Domino theory III: Gorbachev faces fear of fragmenting

REMEMBER the domino theory? Nations falling like dominoes all the way from Vietnam to Indonesia. Or from Nicaragua to Laredo. A version of the tarnished theory seems to be alive and well and living in Europe. Mikhail Gorbachev's Armenian problem may reinforce what is a specious but fascinating line of geopolitical thinking with which some fearful people frighten themselves.

Their thesis is that the officially atheist Soviet Union provides a bulwark protecting Christian Europe against a tide of Islamic fundamentalism. This scenario is about as credible as the forecast of a showdown (Armageddon) between Soviet communism and the West; or of a join-as-we-march-north penetration of Central American and Mexican Marxists into the American Southwest.

Despite its far-fetched nature, the Soviet shield theory grows from roots worth examining.

First, it's useful to look at what might be called internal Russian domino fears. The Soviet Union contains more than 120 nationality and ethnic groups. Some retain strong feelings of cultural identity and seek to maintain independent traditions. Under the Gorbachev banner of glasnost (openness), several of the most vigorous nationality groups have gone public with protests over historic grievances.

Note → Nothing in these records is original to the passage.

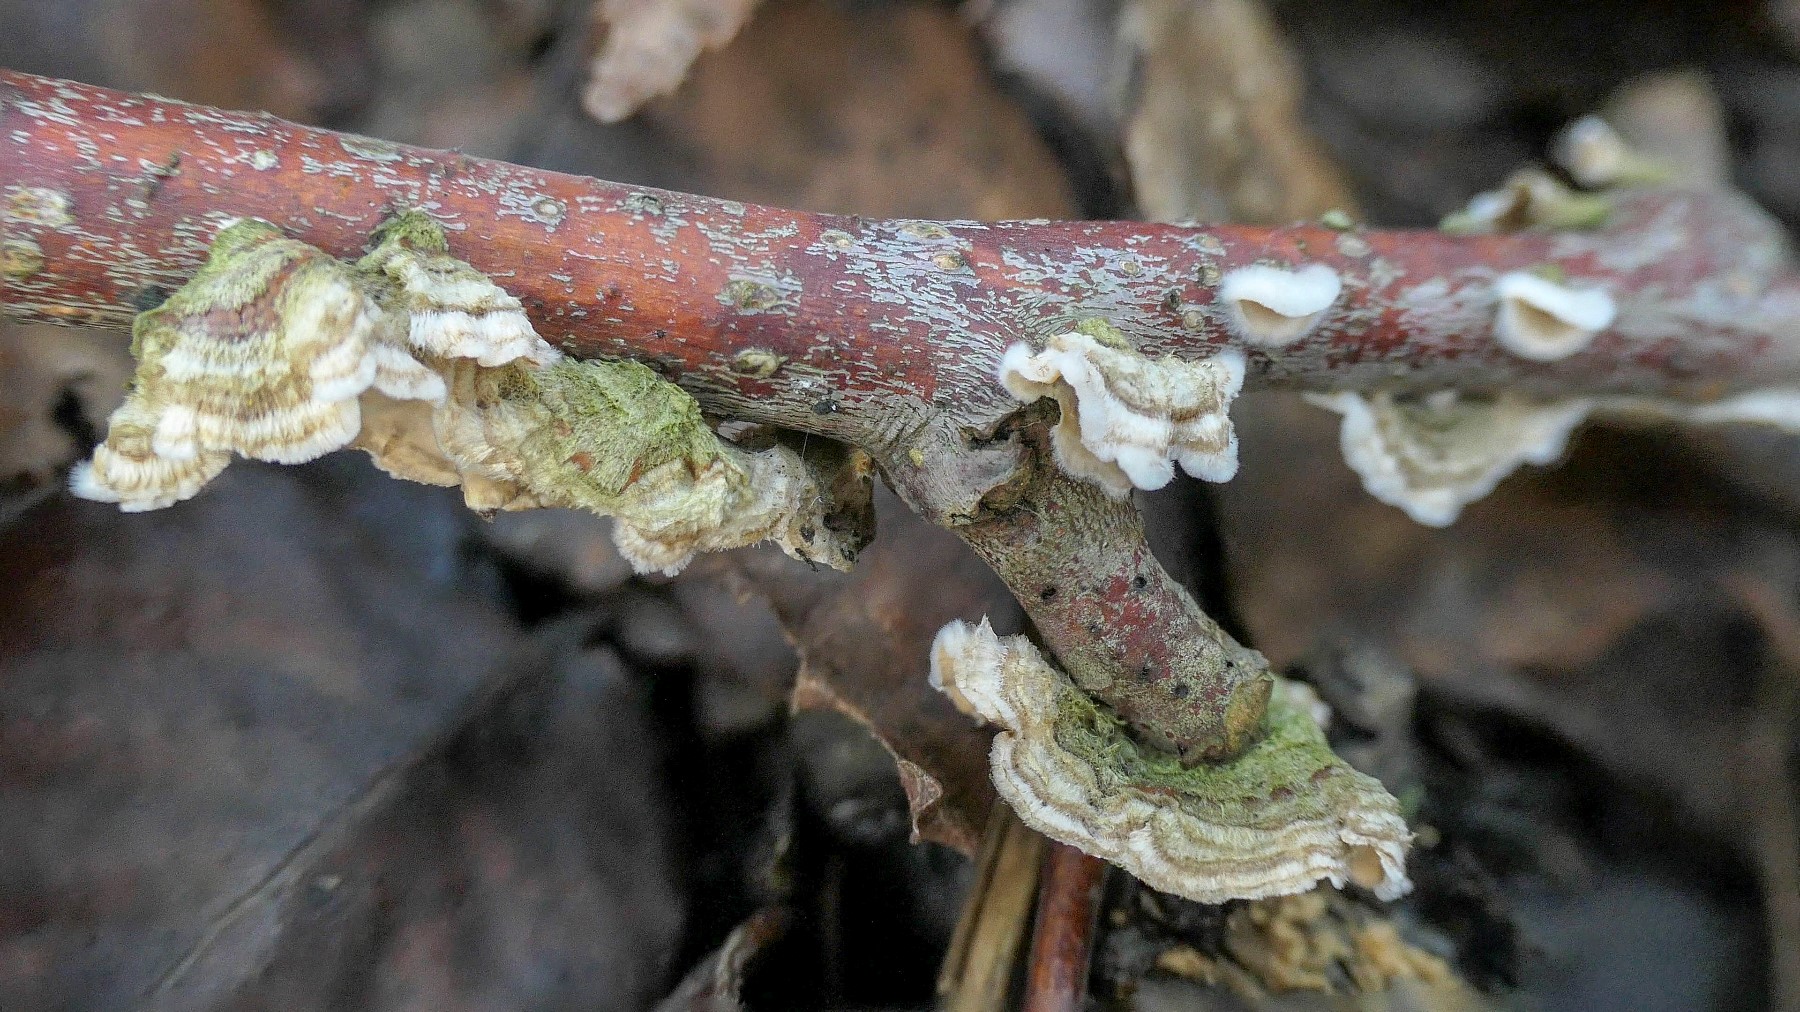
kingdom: Fungi
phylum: Basidiomycota
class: Agaricomycetes
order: Russulales
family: Stereaceae
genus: Stereum
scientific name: Stereum complicatum
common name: liden lædersvamp
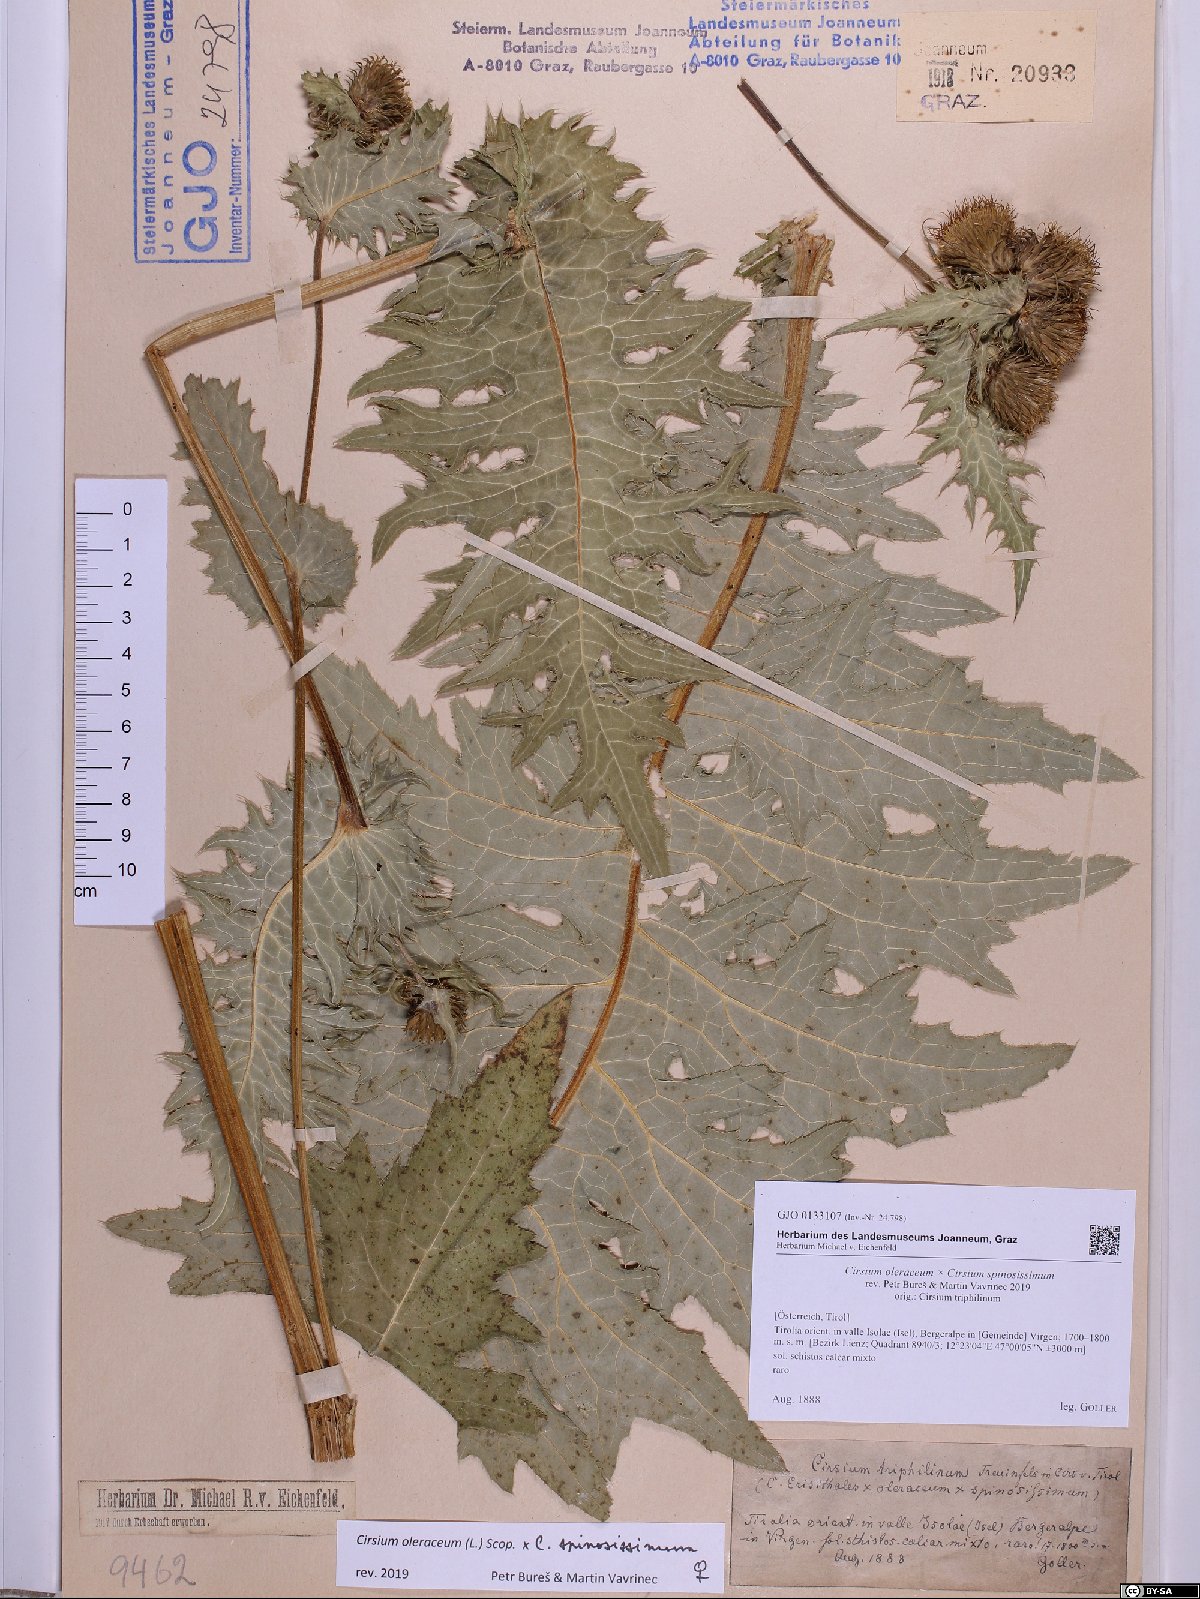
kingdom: Plantae
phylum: Tracheophyta
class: Magnoliopsida
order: Asterales
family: Asteraceae
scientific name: Asteraceae
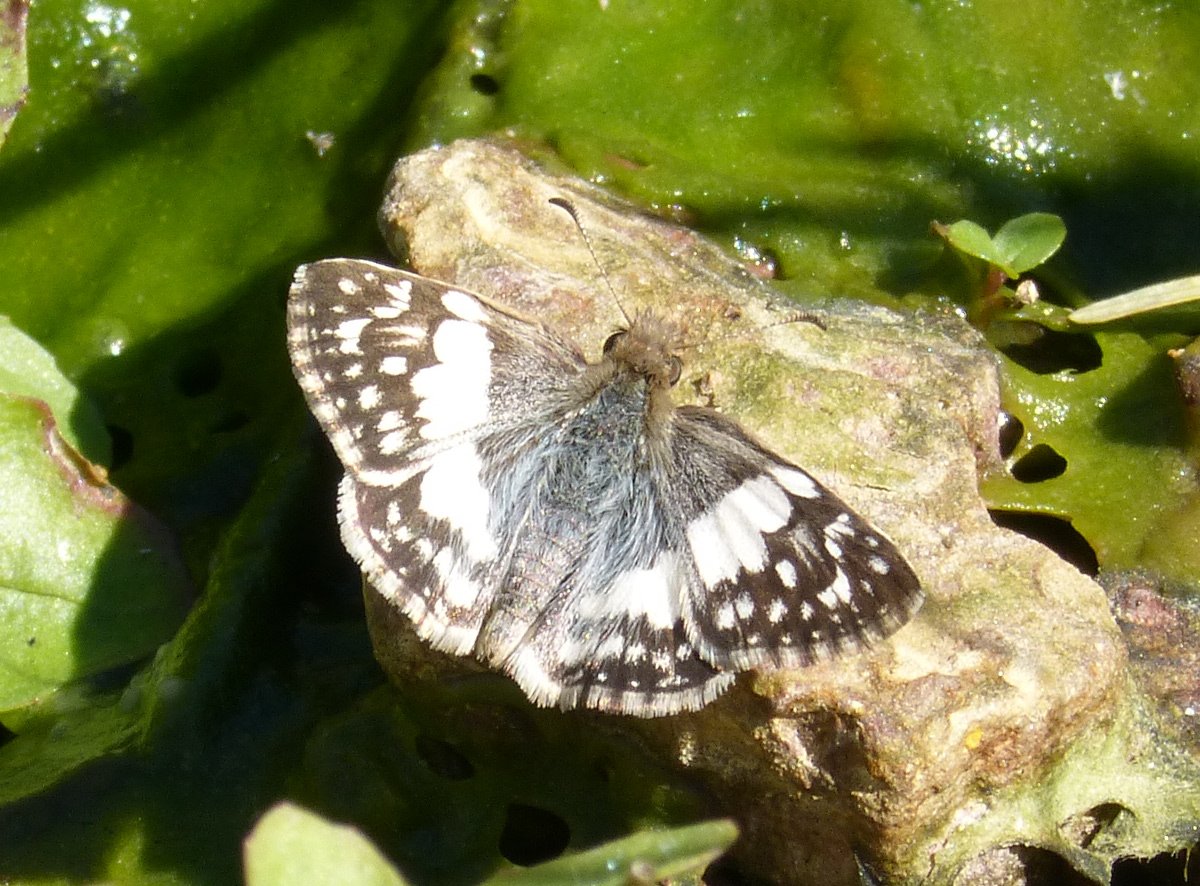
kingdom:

Tatars from the Crimea protested in Red Square last July. And on Sunday in Krasnodar, northern Caucasus, police broke up a demonstration staged in support of a group of Tatars who Saturday had sought to demonstrate near the Kremlin. They were put on trains back to the Crimea.

Groups in the formerly independent Baltic republics have staged protests in their capitals. In December 1986 a Kazakh uprising in the city of Alma Ata was notable both for its youth and labor backing and its anti-Russian overtones.

Short term, these protests are a problem for Mr. Gorbachev. His more-conservative rivals (perhaps skeptics is a better term) on the ruling Politburo and in the Central Committee of the Communist Party capitalized on the Tatar protest in Moscow in particular. They used it last summer and fall as ammunition against Gorbachev's deposed prot'eg'e, Moscow city boss Boris Yeltsin, saying that by letting demonstrators picket he had opened the way for divisions among nationalities in the USSR. Similar accusations were made against Gorbachev's reform program in 1986 when the Kazakh clashes coincided with Chinese youth marches for democracy in Peking.

The conservatives in the Kremlin argued that glasnost was giving nationality groups an inch and they were taking a mile. It's a clich'e by now to say that Russians, the dominant nationality group in the Soviet conglomerate, are concerned about the shifting power balance that may occur because of higher birthrates among the USSR's non-Russian Asian nationalities. For decades, speculative historians have postulated that the time would come when a new ethnic awareness would arrive among the Turkic peoples who populate large parts of the southern USSR.

That is a different version of cultural and political dominoes than the broader Islamic fundamentalism scenario mentioned earlier. The latter seems to be a product of irrational but explainable fears in parts of Western Europe. Those fears stem from events in the Mideast and even North Africa. Some French still affected by the loss of Algeria, or Germans concerned about Mideast hostage-taking or the growth of the Turkish community in Berlin are prey to anxieties not unlike earlier fears of the Yellow Peril, Asian dominance.

The clash of Soviet Armenians with Soviet Azerbaijanis seems to fit into this scenario. The Armenians are Orthodox Christian. Azerbaijanis are Shiite Muslim. The Armenians are resurrecting demands that Nagorno-Karabakh, an Armenian enclave within Azerbaijan, be joined to the Armenian Soviet republic.

For Gorbachev and his Politburo colleagues this is serious stuff. Westerners often overestimate the impact of dissent in the Soviet Union, just as Soviets often overestimate the impact of protesters in the US. National disintegration is not around the corner in either case. But Moscow faces accumulated difficulties involving Islamic minorities. It has agreed to retreat in the face of devout Afghan rebels challenging its Army for a decade in Afghanistan. The USSR is being pressed by the West to join in sanctions against Iran, the center of the new Islamic fundamentalism.

(Remember that the Caucasus lands of Armenia, Georgia, and Azerbaijan were added to the Soviet Union only between 1920 and 1922 at the end of the civil war between the Bolshevik and White Russian armies.

(Remember also that Moscow tried to retain a presence in Iran after World War II when the Iranian Tudeh [Communist] Party organized a rebellion by Azerbaijanis in the northern part of that country.)

Neither Western nor Kremlin leaders should be designing their policies toward this part of the Islamic world through fear (or appeasement, either).

In an earlier era, Central European leaders sought to divert the Czar's covetous attention away from Europe by cultivating his fears of Asian encroachment on his eastern flank - the Yellow Peril. In the end some of the European leaders who invented the phobia fell prey to it themselves. It would be wasteful to repeat that mistake.

Earl W. Foell is editor in chief of The Christian Science Monitor.